Malondialdehyde levels were measured as described by Jain et al. Accordingly, 0.5 mL of 30% TCA was integrated to a 0.2 mL sample, and the tubes were vortexed and kept in ice for 2 h. The tubes were then centrifuged at 2000 rpm for 15 min, after which 1 mL of the supernatant was transferred to another tube to which 0.075 mL of 0.1 M EDTA and 0.025 mL of 1% TBA were supplemented. The tubes were mixed and kept in a boiling water bath for 15 min. Following the cooling of room temperature, the suck was read at 532 nm by spectrophotometry. The required measurements were evaluated by multiplying the absorbance values ​​by the molar extinction parameter (1.56x105cm-1), and the outcomes were stated as nmol/L.12

The normality of the data was analysed with Kolmogorov-Smirnov and Shapiro-Wilk tests. Normally distributed continuous variables were compared between groups using a Student's t-test and not normally distributed continuous variables were compared between groups using a Mann-Whitney U and Wilcoxon tests. Categorical variables were compared between groups using a Chi-square test. Spearman correlation test was used for correlation. Statistical analyses were made using IBM SPSS Statistics for Windows (Version 22.0. Armonk, NY: IBM Corp.) and a p-value <0.05 was considered statistically significant.

RESULTS

There was no difference in the mean age or gender distribution between the OAB (n=40) patients and the control group (n=19, p=0.661, p=0.603, Table I). No significant change was detected in ONOO levels between the OAB patients and the control group (1.03 ± 0.75 µmol/L vs. 0.71 ± 022 µmol/L, p>0.05). The mean MDA level was significantly higher in patients with OAB than in the control group (3.34 ± 1.06µmol/L vs. 2.62 ± 1.45µmol/L, p=0.036, Table I, Figure 1).

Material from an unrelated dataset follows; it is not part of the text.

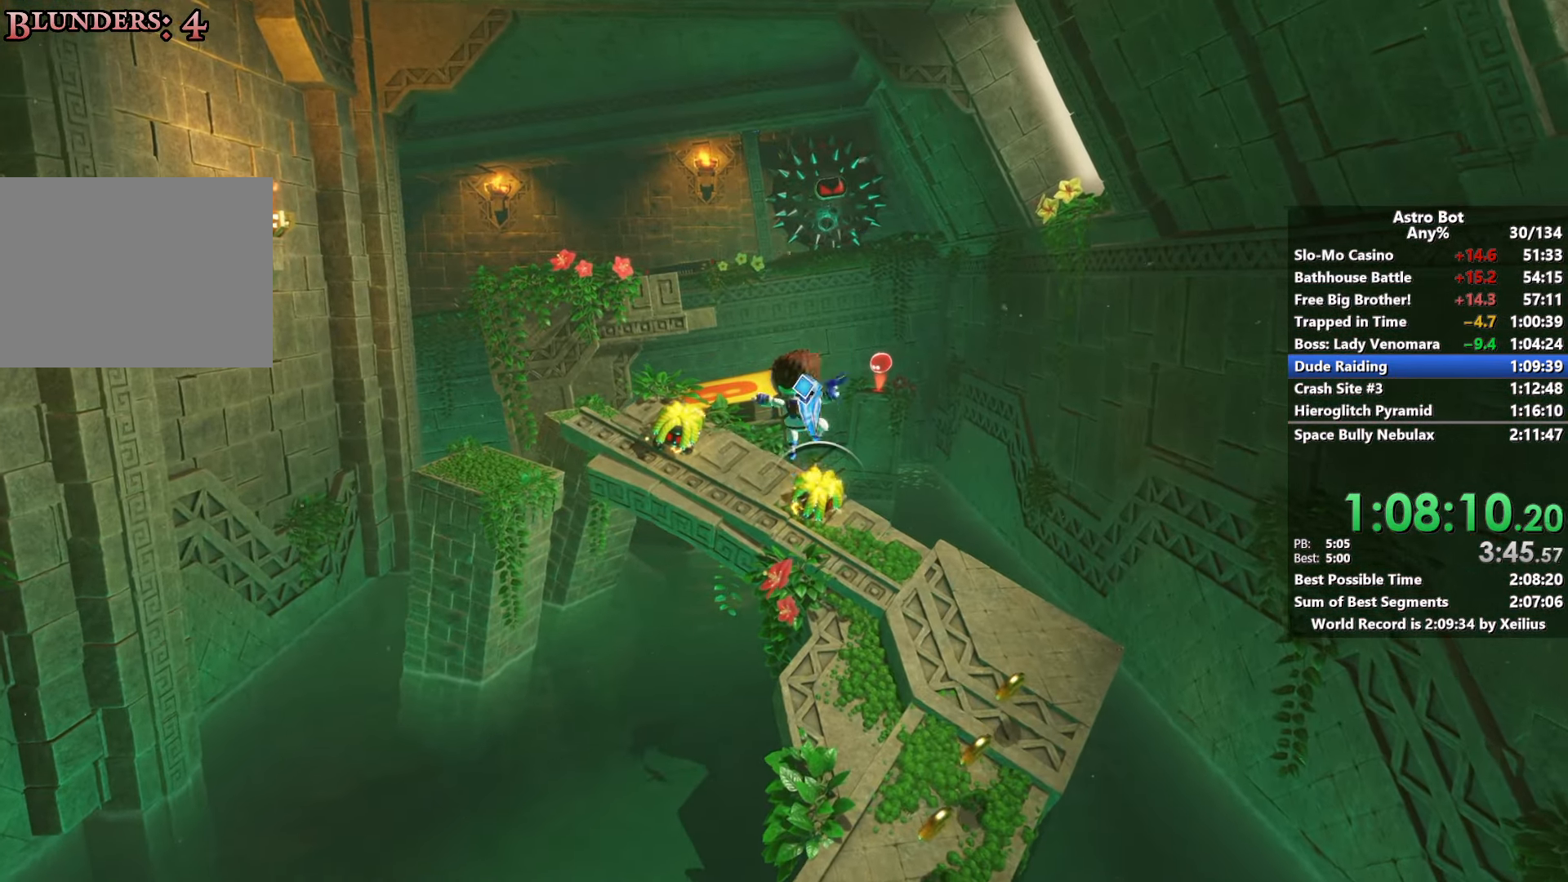
{"buttons": [], "left_stick": "up-right", "right_stick": "center", "events": [[50, "R2", "up"], [67, "right_stick", "up-left"], [100, "L2", "up"], [100, "R2", "down"], [200, "L2", "down"], [233, "right_stick", "center"], [267, "R2", "up"], [383, "L2", "up"]]}
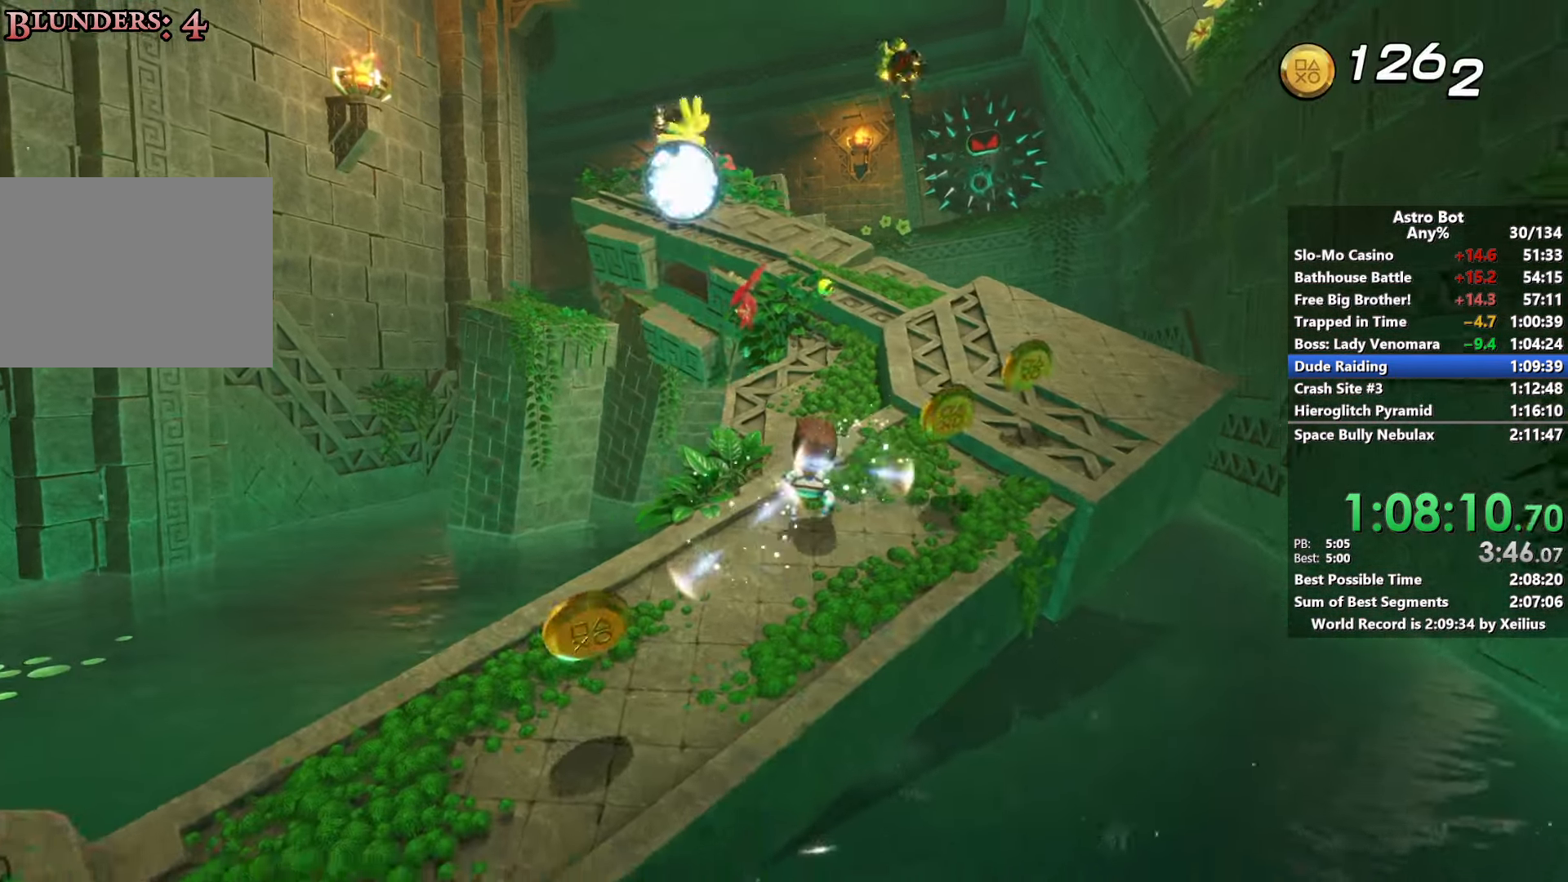
{"buttons": ["CROSS"], "left_stick": "up", "right_stick": "center", "events": [[33, "left_stick", "up"], [450, "CROSS", "down"]]}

While there was a statistically significant increase in ONOO levels after antimuscarinic therapy (1.49 ± 1.45 µmol/L, p=0.013), no significant change was detected in MDA levels after antimuscarinic therapy (3.50 ± 1.19 µmol/L, p=0.529, Table II, Figure 2).
 

Table I: Demographic data and comparison of peroxynitrite and malondialdehyde levels between groups.

 

OAB patients

Control group

p

 Age (mean ± SD)

 

 

0.661*

      Female

48.6 ± 17.0

42.0 ± 17.3

 

      Male

40.6 ± 17.0

44.3 ± 16.5

 

 Gender (n, %****)

 

 

0.603**

      Female

26(%65)

7(%37)

 

      Male

14(%35)

12(%63)

 

Peroxynitrite (mean ± SD)

1.03 ± 0.75

0.71 ± 0.22

0.097*

Malondialdehyde (mean ± SD)

3.34 ± 1.06

2.62 ± 1.45

0.036***

n: number of patients, *Mann-Whitney U test, **Chi-Square test, *** Student’s t-test ****column percentage. OAB: Overactive bladder, SD: Standard deviation.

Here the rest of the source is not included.